Segment Open

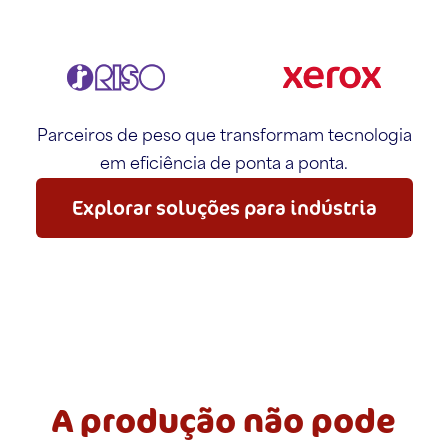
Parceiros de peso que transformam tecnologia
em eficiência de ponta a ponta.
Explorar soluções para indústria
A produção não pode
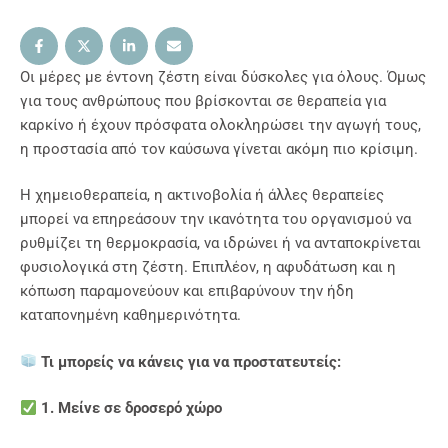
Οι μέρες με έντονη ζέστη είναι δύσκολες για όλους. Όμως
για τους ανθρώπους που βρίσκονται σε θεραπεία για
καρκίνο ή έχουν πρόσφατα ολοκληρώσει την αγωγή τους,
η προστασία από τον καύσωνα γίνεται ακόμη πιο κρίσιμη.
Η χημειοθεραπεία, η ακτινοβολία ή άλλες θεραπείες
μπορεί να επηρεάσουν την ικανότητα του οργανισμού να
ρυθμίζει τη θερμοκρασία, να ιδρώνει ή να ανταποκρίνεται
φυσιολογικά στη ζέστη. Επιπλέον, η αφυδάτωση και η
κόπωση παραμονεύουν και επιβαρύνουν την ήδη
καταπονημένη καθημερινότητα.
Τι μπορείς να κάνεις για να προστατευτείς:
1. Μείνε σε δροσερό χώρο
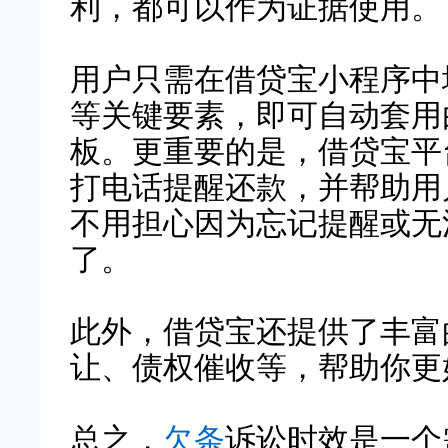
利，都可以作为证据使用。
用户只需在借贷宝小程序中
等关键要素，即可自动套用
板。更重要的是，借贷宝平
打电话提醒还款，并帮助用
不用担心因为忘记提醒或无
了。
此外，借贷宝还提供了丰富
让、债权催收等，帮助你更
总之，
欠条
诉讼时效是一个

Segment Closed

Exercise
Go through the records above and copy every line with the word "τους".

Solution to the exercise
για τους ανθρώπους που βρίσκονται σε θεραπεία για
καρκίνο ή έχουν πρόσφατα ολοκληρώσει την αγωγή τους,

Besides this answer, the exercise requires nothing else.